Você pode copiar, sem nenhuma alteração, o trecho da entrevista sobre o FNDE, mais abaixo, que começa em "Fernanda: Essa questão" e segue até "éticas e valores."?

### Texto fornecido

———

Fernanda Pacobahyba assume a presidência do FNDE após escândalos na gestão Bolsonaro — o ex-ministro da Educação Milton Ribeiro foi preso em 2022 pela Polícia Federal por tráfico de influência e corrupção na liberação de verbas do FNDE. Até barras de ouro serviram como propina. O FNDE é a ponte financeira do MEC com estados e municípios, tanto que tem uma das maiores verbas da pasta: começou o ano com 84 bilhões de reais. A presidente garante que seu comprometimento é com a transparência. Leia, a seguir, a entrevista.

Educação: Além do alto orçamento, é a verba do FNDE denominada ‘voluntária’, cuja gestão tem autonomia de decisão, que provoca a cobiça dos políticos? Desde a sua entrada, quais mecanismos foram criados para evitar corrupção? 

Fernanda: Essa questão é muito forte e simbólica pra gente, e tem sido um lema da nossa gestão. Como primeira iniciativa, procurei pessoalmente a CGU com o ministro Vinícius [Marques de Carvalho] para me voluntariar, porque estou inteiramente aberta para trabalhar com os órgãos de controle dentro do FNDE, para o acompanhamento em tempo real, com transparência. Hoje, o Programa Prisma [objetivo é combater a corrupção], da CGU, tem o FNDE como piloto e a gente está trabalhando a parte de integridade, de corregedoria, transparência, normas éticas e valores.

———

Uma sequência de itens:
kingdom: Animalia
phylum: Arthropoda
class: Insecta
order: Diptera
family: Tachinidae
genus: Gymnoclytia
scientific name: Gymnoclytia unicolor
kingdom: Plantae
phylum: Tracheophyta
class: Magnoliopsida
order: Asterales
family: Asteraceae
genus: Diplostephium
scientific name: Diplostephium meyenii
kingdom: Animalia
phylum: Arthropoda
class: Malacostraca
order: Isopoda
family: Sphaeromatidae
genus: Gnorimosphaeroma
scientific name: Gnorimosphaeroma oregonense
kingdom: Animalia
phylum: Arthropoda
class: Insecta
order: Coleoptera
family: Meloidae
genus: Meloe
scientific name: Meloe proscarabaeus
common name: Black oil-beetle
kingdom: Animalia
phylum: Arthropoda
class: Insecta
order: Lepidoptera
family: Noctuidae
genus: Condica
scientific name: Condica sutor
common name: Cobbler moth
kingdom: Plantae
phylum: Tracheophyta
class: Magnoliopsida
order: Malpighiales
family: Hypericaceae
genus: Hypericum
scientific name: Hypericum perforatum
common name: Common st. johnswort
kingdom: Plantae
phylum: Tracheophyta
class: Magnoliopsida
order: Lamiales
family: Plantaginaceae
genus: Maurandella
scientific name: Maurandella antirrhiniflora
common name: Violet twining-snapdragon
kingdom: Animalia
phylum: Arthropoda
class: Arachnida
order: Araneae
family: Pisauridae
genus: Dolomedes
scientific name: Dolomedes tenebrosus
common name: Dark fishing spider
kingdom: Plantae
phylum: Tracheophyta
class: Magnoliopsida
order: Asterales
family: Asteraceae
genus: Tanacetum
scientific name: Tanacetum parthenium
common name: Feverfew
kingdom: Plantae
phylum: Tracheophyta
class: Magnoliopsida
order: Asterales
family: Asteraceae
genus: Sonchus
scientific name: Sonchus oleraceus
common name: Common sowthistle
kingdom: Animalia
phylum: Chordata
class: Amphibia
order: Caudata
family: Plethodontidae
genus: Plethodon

———

### Resposta completa
Fernanda: Essa questão é muito forte e simbólica pra gente, e tem sido um lema da nossa gestão. Como primeira iniciativa, procurei pessoalmente a CGU com o ministro Vinícius [Marques de Carvalho] para me voluntariar, porque estou inteiramente aberta para trabalhar com os órgãos de controle dentro do FNDE, para o acompanhamento em tempo real, com transparência. Hoje, o Programa Prisma [objetivo é combater a corrupção], da CGU, tem o FNDE como piloto e a gente está trabalhando a parte de integridade, de corregedoria, transparência, normas éticas e valores.